La comunicazione è un altro elemento essenziale, necessitando un continuo aggiustamento delle diverse regolazioni – in sincrono – al variare costante delle condizioni di vento e di mare (lago, nel caso di Lecco), in un susseguirsi di comandi, feedback e retro-feedback da parte dell’equipaggio e della barca stessa, rendendo evidente il buon funzionamento dell’equipaggio, in relazione all’andamento della navigazione: solo quando tutti si coordinano in una sequenza ordinata di gesti la barca vola sull’acqua.

È risaputo che “la partecipazione alla navigazione da parte di persone con disabilità è ampiamente considerata come avere esiti positivi sull’autostima” e sulla salute generale dei partecipanti[1]. In letteratura sono riportate numerose esperienze sull’uso della vela nella riabilitazione di persone disabili[2] e con disturbi comportamentali[3].

Alcuni studi hanno inoltre cercato di misurare questa efficacia mediante progetti sperimentali di programmi di navigazione adattati per persone con disabilità fisiche[4]. Imparare a navigare e navigare sono stati utilizzati nella pratica riabilitativa di alcuni Centri Pubblici di Salute Mentale in Italia (e.g., Genova e Trieste) con persone che soffrono di gravi disturbi mentali.

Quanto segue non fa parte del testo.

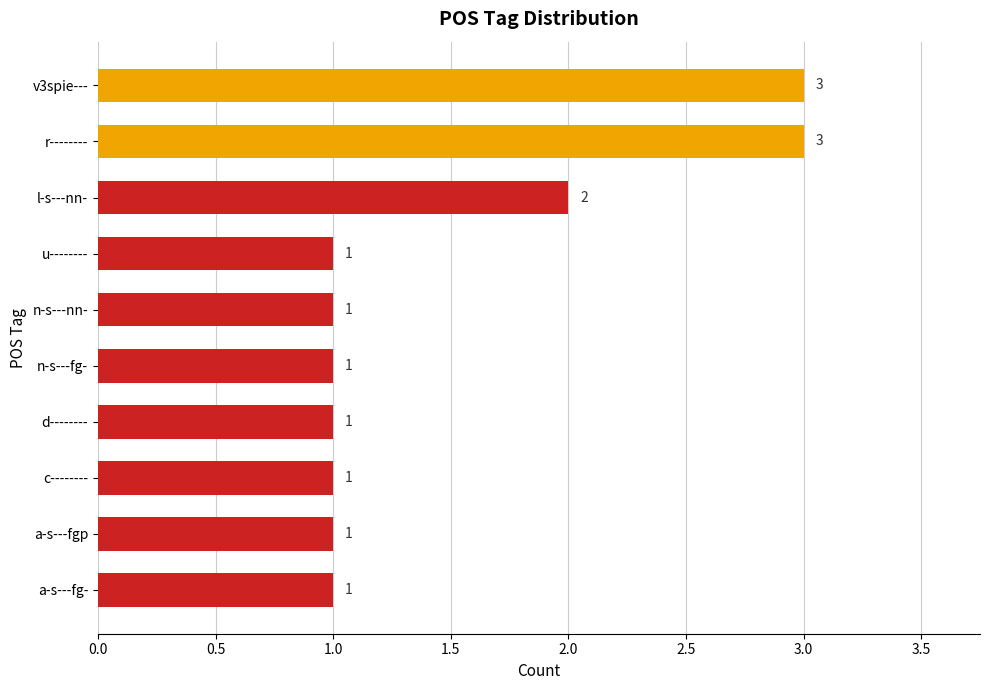

What is the label of the 1st bar from the top?

v3spie---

Sia il Trieste che il Genoa Mental Health Sailing Programme sono così apprezzati che ogni anno prendono parte a regate internazionali, in particolare la Barcolana di Trieste, dove l’equipaggio di “Matti per la Vela”, composto da pazienti del Centro di Genova, è stato anche accompagnato dal campione di vela di fama internazionale Giovanni Soldini come loro skipper; mentre il Trieste Team utilizza il veliero “Moro di Venezia” che ha corso in passato la Coppa America. Pertanto, l’assegnazione di compiti stimolanti come la vela per raggiungere obiettivi di qualità della vita più elevati è una pratica ben nota e presente nella letteratura scientifica dell’ambito psichiatrico[5].

 

[1] Recio AC, Becker D, Morgan M, Saunders NR, Schramm LP, McDonald JW 3rd. Use of a virtual reality physical ride-on sailing simulator as a rehabilitation tool for recreational sports and community reintegration: a pilot study. Am J Phys Med Rehabil 2013; 92(12).

[2] Zimmermann R, Brendler R. Sailing with the handicapped. Rehabilitation (Stuttg) 1983; 22(4): 166-8.

[3] Hegemann T. Rehabilitative success of a social therapy sailing project. Prax Kinderpsychol Kind Kratz G, Söderback I, Guidetti S, Hultling C, Rykatkin T, Söderström M. Prax Kinderpsychol Kinderpsychiatr 1991; 40(2): 61-6.

[4] Kratz G, Söderback I, Guidetti S, Hultling C, Rykatkin T, Söderström M. Wheelchair users’ experience of non-adapted and adapted clothes during sailing, quad rugby or wheel-walking. Disabil Rehabil 1997; 19(1): 26-34.

[5] Carta MG, Maggiani F, Pilutzu L, Moro MF, Mura G, Cadoni F, Sancassiani F, Vellante M, Machado S, Preti A. Sailing for rehabilitation of patients with severe mental disorders: results of a cross over randomized controlled trial. Clin Pract Epidemiol Ment Health. 2014 Jul 23;10:73-9.